How to Gain New Donors

By: EmMa Matern

February 1, 2023

According to the 2022 Third Quarter Fundraising Report (FEP), there has been an increase in donations by 4.7%, but a decrease in the number of donors by -7.1% a continuing trend. Nonprofits will have to rely on the bulk of their donations coming from fewer donors.




Consistent and reliable incoming funding is at risk. Although charitable giving increased in 2022, the number of donors decreased. It’s important in 2023 to make an effort to keep up your organization’s number of donors. We have covered Donor Retention in the past but now it is also mission critical to increase donation numbers by gaining new donors.

So let’s walk through how you can conduct prospect research, present social proof, reach out to one time and lapsed donors, and the importance of treating your volunteers like future donors.


prospect research


Prospect research can be referred to by a few names: donor prospecting, screening, or donor research. This research technique is used by major gift organizers, nonprofit fundraisers, and development teams. Their goal is to pinpoint high-impact donors inside and outside of a nonprofits donor pool.

Benefits of Prospect Research:

  1. EVALUATE DONORS: There could be potential major donors within your donor pool
  2. FIND NEW PROSPECTS: Expand your reach by researching for potential donors
  3. REVISE GIFT STRATEGY: By screening your prospects, you can build a robust gifting system based on donors that are more likely to donate
  4. ENHANCE FUNDRAISING ACTIVITIES: Analyze donor data to highlight fundraising trends to create successful activities
  5. DISCOVER CORPORATE GIVING OPPORTUNITIES: Discover donors with eligible corporate giving incentives such as – volunteer grants and matching gifts
  6. FILL GAPS IN DONOR DATA: Update outdated and empty donor information

Types of Prospects:

  1. Individual Donors: One time, annual, recurring
  2. Major Donors
  3. Corporate Donors
  4. Foundations

How to do prospect research:

  • In-house prospect research: Staff member or full-time research staff take on the responsibility of conducting prospect research
  • Work with prospect research consultant
  • Partner with prospect research screening company


social proof


Showing social proof is an authentic technique to attract new donors. In an article by Alfred Lua from, social proof is a psychological phenomenon when the actions of others give credit to the situation. For example: a potential donor is more likely to give to a charity that their friends also give to.

There are a few types of social proof: Expert, Celebrity, User, Crowd Wisdom, Friend Wisdom

5 types of social proof in the nonprofit industry with example:

Expert: Doctor who works for a hospital explaining allocation of donations and how it has helped patients
Celebrity: Public figure that has an affiliation with organization and donates on a regular basis
User: Community testimonials
Crowd Wisdom: Showing number of donors
Friend Wisdom: A friend that donates to a specific charity

Showcasing social proof can be done in a multitude of ways, whether you keep it simple and show more depth. You can include community testimonials in your direct mail campaign, post a video of a volunteer talking about their experience with your nonprofit on social media, or even have a recipient tell their story at a fundraising event. Storytelling  is perhaps the most powerful form of social proof. It can evoke emotion in potential donors that leads to them feeling more passionate about the cause.



reach out lapsed


Circling back to the statistic above proving that charitable giving increased in 2022, but the number of donors decreased. It is vital to be cautious if you only rely on a small percentage of major donors and to remember that small donors are important too. 

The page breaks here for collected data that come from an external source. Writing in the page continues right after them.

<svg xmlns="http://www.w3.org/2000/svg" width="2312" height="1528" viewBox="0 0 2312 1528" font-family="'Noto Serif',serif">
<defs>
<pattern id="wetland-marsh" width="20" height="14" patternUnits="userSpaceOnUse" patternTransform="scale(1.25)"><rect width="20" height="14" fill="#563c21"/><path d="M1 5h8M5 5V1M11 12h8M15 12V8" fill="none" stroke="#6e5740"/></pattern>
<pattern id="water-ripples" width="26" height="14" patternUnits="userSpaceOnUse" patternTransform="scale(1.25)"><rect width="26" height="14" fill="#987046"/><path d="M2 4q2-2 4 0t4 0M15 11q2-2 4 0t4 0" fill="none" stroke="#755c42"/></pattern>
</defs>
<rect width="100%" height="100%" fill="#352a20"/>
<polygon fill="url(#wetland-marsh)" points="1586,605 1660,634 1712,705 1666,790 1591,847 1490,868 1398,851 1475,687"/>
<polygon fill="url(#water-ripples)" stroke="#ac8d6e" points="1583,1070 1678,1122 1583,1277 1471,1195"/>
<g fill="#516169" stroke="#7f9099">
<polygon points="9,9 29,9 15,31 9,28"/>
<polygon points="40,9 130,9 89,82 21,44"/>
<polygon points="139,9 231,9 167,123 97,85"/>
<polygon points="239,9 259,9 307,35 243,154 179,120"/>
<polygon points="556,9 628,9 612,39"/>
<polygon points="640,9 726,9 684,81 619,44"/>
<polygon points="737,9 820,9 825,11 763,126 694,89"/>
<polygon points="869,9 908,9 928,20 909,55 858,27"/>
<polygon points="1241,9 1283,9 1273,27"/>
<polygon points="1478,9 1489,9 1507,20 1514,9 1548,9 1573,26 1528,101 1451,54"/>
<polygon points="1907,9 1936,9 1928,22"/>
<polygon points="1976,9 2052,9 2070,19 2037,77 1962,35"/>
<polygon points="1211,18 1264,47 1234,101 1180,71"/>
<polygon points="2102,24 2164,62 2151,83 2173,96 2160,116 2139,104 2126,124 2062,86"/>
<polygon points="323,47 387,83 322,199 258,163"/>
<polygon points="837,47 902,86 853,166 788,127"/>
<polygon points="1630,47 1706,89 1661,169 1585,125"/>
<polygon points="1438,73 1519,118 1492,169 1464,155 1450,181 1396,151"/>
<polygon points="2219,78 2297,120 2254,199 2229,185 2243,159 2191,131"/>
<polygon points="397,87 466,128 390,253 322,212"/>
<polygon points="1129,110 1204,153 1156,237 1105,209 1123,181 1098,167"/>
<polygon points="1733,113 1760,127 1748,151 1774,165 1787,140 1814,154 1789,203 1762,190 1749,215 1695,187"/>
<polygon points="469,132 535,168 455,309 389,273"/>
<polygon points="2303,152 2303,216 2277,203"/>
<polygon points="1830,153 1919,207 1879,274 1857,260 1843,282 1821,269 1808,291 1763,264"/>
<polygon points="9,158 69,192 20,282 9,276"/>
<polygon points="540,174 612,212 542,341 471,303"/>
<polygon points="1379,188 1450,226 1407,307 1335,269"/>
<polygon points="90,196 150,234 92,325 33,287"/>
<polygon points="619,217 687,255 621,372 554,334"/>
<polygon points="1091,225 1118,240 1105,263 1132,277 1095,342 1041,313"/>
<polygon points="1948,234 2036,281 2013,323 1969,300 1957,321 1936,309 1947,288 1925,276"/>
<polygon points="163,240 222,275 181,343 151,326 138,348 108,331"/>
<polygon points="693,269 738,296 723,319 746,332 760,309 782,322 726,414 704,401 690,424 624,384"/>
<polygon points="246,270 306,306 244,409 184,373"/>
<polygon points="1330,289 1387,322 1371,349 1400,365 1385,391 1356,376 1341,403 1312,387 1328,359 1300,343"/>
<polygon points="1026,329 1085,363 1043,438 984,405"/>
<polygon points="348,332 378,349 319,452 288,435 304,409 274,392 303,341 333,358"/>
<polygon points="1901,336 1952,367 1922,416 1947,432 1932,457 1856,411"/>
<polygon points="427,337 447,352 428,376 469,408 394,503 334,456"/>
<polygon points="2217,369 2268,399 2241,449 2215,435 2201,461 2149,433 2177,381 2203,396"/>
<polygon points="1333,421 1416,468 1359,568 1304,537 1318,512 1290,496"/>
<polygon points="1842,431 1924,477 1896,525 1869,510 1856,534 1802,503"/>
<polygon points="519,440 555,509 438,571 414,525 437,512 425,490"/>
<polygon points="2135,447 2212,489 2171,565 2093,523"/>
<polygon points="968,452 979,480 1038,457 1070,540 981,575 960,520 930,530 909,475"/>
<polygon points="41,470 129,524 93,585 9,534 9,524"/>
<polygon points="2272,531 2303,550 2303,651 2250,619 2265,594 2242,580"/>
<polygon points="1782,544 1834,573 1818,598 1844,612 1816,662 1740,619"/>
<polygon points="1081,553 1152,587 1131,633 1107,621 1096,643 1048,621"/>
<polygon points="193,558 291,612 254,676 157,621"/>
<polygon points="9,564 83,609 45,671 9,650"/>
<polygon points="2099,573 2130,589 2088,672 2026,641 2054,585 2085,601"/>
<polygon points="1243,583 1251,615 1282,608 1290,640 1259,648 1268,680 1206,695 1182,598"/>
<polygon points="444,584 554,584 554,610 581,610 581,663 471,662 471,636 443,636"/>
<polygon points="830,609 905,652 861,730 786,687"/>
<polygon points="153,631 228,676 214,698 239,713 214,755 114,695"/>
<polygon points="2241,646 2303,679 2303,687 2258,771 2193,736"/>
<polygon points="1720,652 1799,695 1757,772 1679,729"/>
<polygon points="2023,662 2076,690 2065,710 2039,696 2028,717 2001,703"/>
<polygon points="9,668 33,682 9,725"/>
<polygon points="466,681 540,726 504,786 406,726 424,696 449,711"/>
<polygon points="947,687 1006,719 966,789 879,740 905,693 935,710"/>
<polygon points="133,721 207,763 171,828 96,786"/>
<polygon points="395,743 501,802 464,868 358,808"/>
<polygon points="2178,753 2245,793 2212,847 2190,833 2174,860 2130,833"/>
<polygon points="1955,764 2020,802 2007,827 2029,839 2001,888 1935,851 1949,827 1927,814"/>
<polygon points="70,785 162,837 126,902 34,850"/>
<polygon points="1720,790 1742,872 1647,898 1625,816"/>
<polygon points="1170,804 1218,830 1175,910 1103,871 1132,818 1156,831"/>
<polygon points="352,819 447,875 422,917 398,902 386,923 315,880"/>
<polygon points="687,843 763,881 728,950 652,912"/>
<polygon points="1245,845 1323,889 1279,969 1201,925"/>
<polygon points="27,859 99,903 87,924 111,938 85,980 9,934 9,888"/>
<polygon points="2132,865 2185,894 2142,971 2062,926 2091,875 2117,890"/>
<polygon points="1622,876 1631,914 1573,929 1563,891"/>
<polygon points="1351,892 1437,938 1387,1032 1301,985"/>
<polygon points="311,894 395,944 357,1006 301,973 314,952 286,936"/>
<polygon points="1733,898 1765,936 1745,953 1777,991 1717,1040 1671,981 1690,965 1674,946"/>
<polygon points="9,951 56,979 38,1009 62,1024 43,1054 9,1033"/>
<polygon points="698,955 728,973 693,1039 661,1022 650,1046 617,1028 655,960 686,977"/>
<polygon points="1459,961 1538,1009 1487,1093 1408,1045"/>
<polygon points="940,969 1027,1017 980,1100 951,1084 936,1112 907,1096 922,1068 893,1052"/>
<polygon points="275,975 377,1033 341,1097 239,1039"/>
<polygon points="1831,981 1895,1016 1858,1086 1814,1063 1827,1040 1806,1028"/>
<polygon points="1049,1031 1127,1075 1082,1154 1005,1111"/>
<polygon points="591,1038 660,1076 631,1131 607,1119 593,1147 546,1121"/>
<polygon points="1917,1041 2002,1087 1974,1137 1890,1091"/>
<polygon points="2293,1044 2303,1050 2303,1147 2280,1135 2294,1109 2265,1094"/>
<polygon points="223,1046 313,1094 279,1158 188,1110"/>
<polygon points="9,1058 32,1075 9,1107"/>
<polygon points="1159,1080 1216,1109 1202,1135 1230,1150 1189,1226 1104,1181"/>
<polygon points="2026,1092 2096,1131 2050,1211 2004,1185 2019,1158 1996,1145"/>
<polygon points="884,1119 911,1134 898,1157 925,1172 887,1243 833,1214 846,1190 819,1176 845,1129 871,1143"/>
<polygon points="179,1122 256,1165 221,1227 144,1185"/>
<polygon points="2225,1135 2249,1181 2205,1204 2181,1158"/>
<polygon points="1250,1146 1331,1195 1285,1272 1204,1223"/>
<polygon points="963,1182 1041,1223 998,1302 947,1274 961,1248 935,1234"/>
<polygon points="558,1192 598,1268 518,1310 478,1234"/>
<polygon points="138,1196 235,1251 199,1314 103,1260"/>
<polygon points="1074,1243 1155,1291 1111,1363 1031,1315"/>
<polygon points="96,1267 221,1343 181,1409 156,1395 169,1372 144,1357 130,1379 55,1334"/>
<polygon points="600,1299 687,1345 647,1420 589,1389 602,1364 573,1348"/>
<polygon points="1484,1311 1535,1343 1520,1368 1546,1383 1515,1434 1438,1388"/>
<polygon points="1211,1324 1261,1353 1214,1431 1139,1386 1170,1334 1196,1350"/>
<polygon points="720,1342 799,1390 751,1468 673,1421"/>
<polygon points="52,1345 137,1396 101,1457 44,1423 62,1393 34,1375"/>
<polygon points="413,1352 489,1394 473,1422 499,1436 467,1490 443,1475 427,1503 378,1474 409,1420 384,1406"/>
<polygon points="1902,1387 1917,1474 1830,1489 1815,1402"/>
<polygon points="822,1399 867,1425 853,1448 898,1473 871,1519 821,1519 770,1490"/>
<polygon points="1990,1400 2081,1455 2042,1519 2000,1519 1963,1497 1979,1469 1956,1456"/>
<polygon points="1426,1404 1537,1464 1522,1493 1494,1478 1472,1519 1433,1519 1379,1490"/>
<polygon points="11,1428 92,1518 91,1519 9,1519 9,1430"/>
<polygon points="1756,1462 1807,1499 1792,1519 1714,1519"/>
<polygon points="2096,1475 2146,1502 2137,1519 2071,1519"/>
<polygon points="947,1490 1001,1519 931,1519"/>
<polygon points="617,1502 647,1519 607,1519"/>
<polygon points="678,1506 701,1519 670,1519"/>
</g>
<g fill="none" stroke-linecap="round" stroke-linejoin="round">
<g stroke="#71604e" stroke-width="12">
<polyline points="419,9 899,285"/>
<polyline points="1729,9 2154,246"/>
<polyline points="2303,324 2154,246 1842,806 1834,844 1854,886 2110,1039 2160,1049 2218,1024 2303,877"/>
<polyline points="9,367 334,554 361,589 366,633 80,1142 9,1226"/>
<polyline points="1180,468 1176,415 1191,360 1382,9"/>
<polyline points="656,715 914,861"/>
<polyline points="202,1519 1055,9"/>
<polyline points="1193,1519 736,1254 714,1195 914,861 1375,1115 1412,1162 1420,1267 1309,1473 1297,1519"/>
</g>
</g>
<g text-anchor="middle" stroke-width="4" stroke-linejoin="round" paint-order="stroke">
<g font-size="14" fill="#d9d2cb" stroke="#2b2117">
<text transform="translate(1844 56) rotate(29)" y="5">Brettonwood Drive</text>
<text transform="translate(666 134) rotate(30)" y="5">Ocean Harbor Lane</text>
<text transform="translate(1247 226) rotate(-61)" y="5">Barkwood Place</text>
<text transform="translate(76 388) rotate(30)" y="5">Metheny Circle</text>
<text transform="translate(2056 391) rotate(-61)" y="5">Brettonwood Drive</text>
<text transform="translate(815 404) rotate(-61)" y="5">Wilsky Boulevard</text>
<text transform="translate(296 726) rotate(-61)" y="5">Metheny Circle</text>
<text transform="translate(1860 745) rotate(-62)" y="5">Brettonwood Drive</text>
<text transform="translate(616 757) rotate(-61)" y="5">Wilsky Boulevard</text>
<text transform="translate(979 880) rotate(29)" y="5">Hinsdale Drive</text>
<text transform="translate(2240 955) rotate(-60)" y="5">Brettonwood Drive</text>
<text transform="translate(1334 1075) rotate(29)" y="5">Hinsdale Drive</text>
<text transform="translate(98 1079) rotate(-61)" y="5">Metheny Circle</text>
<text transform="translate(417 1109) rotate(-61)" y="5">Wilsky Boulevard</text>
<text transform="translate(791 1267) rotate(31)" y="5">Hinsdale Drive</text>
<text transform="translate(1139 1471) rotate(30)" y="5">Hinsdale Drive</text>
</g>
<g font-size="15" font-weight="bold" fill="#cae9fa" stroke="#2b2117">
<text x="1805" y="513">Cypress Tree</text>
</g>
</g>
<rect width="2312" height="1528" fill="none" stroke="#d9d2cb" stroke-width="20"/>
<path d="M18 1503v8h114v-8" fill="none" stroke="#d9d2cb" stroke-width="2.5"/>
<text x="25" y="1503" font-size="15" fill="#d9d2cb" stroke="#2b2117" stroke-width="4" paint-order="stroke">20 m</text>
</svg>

Make an effort to reach out to one time and lapsed donor because even one donation is the beginning of a relationship. It goes a long way to communicate to donors and let them know they helped out, and that they are a part of the cause. Nurturing your relationship to small donors will go a long way with maintaining incoming donations. Your solicitation endeavours to one time donors could turn them into recurring donors. Invest in your relationships with big and small donors.



volunteers like donors


Let’s not forget about the importance of volunteers! Your volunteers are potential prospects that could easily become new donors. They have an established relationship with your organization and have already displayed their passion and commitment to the cause. Always remember to follow up with your volunteers because they are what keeps your nonprofit organization going. By staying connected to your volunteers, you are strengthening the relationship and giving them a memorable experience with your organization. This goes a long way for their future as a donor.

Deliver a personalized follow up to your volunteers as a gesture of gratitude. There are various ways to communicate with volunteers, a phone call, an email, or a personalized handwritten letter or note. The more genuine, the better. Timing is also key, so ensure to follow up as soon as possible after an event or campaign.

What to include in a follow up:

  1. A heartfelt handwritten thank you
  2. Their impact on the cause
  3. A way to provide feedback (survey, email address, phone number, etc)


With the increase of giving but decrease in number of donors, donation stability is at risk in 2023. The focus this year should be on gaining new donors. The strategies we discussed are improving your donor data by conducting prospect research, presenting potential donors with social proof to show legitimacy, making an effort to maintain a relationship with lapsed and one time donors, and treating your volunteers like future donors.